A vida boa para os estóicos é uma vida onde razão e emoção encontram-se em harmonia. Isso não significa eliminar as emoções. O estóico também tem emoções por que isso é inerente à natureza humana.
Portanto, a vida boa para os estóicos é uma vida que flui harmonicamente, eliminando o pathos (estado de sofrimento da alma) através da razão e buscando a ataraxia (estado de tranquilidade).
E como podemos alcançar essa boa vida à maneira estóica?
1. Através do ócio e ócio para os estóicos não significa não fazer nada, mas um tempo para si que não seja empregado com vícios, pois estes nos tiram vida. Sêneca dirá que não aproveita o ócio aqueles cujos desejos ocupam muito do seu tempo. O ócio, portanto, é um tempo para si que leva a um estado reflexão, de contemplação. Sêneca diz que não são ociosos aqueles que nada fazem ou que se ocupam de atividades inúteis, estes estão "semivivos". O ocioso é consciente do seu ócio, consciente da vida e dono de si. Ser ocioso é estar disponível para a sabedoria.
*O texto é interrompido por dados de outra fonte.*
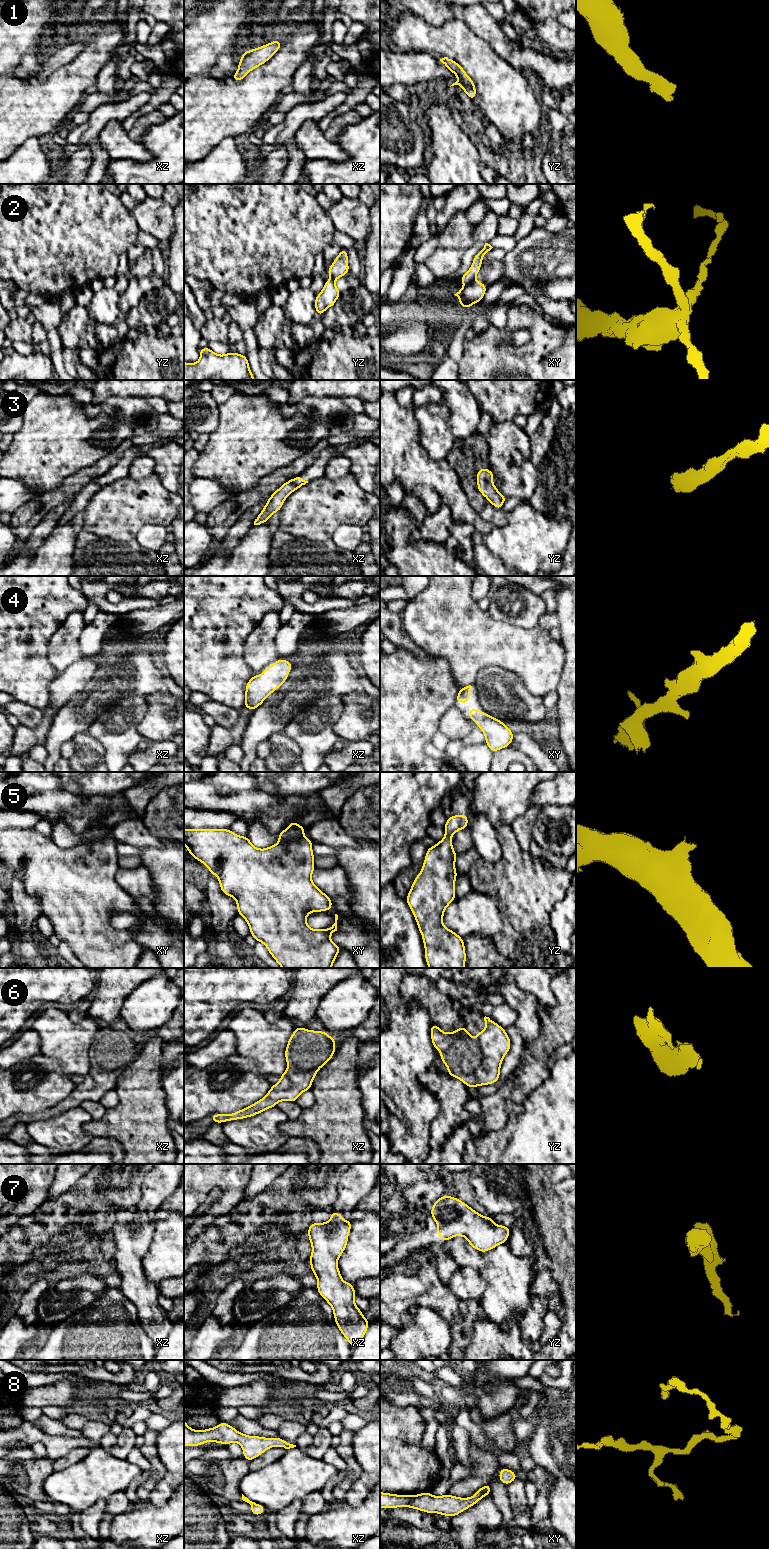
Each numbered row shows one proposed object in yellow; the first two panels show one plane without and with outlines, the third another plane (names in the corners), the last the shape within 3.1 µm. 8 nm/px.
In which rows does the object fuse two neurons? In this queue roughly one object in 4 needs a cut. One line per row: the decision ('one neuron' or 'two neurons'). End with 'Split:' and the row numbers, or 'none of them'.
1: one neuron
2: two neurons
3: one neuron
4: one neuron
5: one neuron
6: one neuron
7: one neuron
8: one neuron
Split: 2

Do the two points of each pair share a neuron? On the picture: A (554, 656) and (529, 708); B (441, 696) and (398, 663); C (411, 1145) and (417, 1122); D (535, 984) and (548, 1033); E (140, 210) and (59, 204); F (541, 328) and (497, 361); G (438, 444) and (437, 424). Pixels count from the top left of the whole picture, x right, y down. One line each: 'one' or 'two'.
A: two
B: one
C: one
D: two
E: two
F: one
G: one

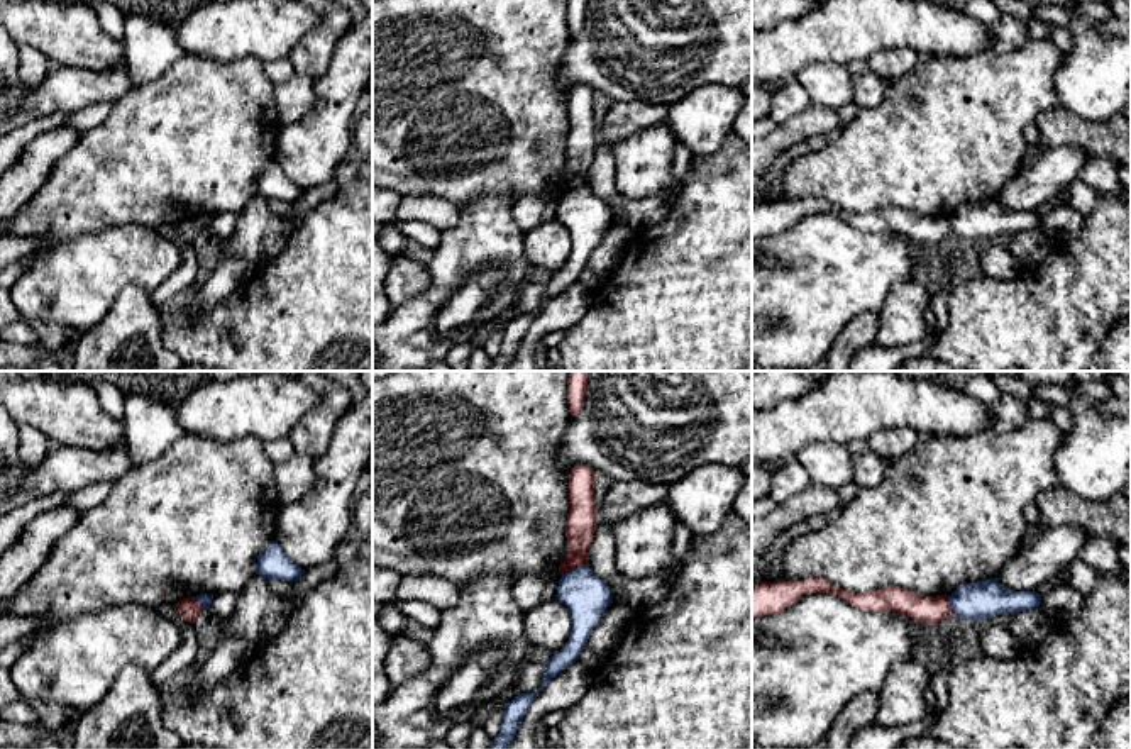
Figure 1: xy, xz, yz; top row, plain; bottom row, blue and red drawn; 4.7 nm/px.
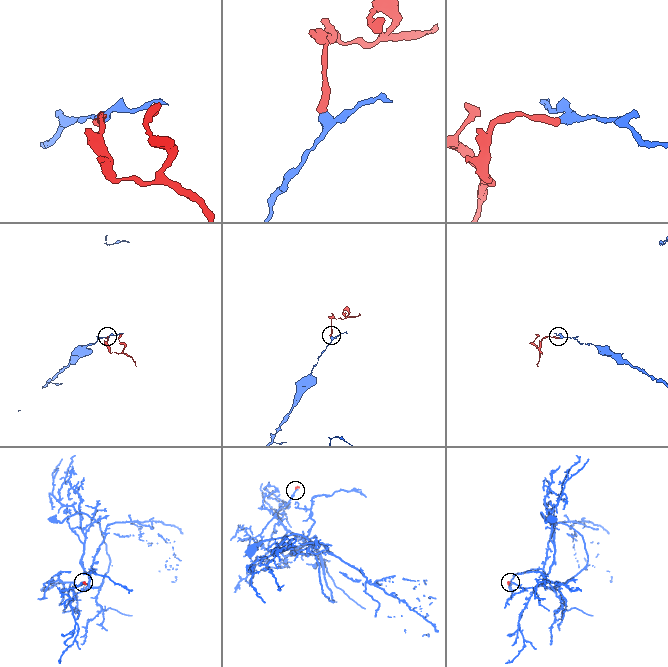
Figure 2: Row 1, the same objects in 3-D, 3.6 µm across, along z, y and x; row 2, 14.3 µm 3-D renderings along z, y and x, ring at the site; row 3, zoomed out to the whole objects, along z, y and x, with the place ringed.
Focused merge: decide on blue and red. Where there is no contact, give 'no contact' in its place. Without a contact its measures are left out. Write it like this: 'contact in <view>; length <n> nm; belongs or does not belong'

2. Vivendo o presente. Para os estóicos tanto a nostalgia (viver no passado) quanto a esperança (viver no futuro) são formas de desperdiçar a vida, pois tudo que temos é o momento presente. "Tudo que ainda há de vir jaz na incerteza. Viva já!"
3. Lutando com a velocidade do tempo usando a velocidade, ou seja, assim como a vida é veloz também devemos nos apressarmos em viver para não cairmos naquilo que Sêneca diz ser o maior prejuízo da vida: a protelação. A protelação, o deixar para depois, retira cada um de nossos dias.
4. Não nos dedicando a saberes inúteis. Sêneca vai dizer que saber certos detalhes literários, por exemplo, como se Ilíada ou Odisséia foi escrita por um ou vários autores , nada acrescentará a nossa mente, não nos tornará sábios para vivermos melhor, mas apenas nos tornará um chato. A busca da vida intelectual, a comunhão com os filósofos é, para os estóicos, uma maneira de não apenas alongarmos a nossa existência, mas alcançarmos a imortalidade.
5. Através da prática das virtudes, do esquecimento dos desejos, do conhecimento do viver e do morrer. "Toda a vida é um aprender a morrer."
Outra lição estóica que aprendemos nessa obra com Sêneca é aceitarmos a finitude da vida. A consciência da finitude, da mortalidade, de que temos o poder de abreviarmos ainda mais a vida não deverá ser motivo de medo, mas a força motriz que nos impulsiona à viver plenamente.
A brevidade da vida não é um problema para quem a soube viver e não apenas existir.
Quantos aprendizados Sêneca nos deixou... Uma excelente leitura para nos levar a reflexões profundas sobre nossa vida.
Parabéns pelo post, riquíssimo 👏👏
Só de pensar em quanto saberes inúteis acumulamos ou quantas informações que não são saberes nossos olhos são obrigados a ver, e obrigados por nós mesmos. Ler Sêneca foi uma experiência maravilhosa. Obrigada por compartilhar saberes, pensamentos e um melhor viver, que aprendemos pelas leitura.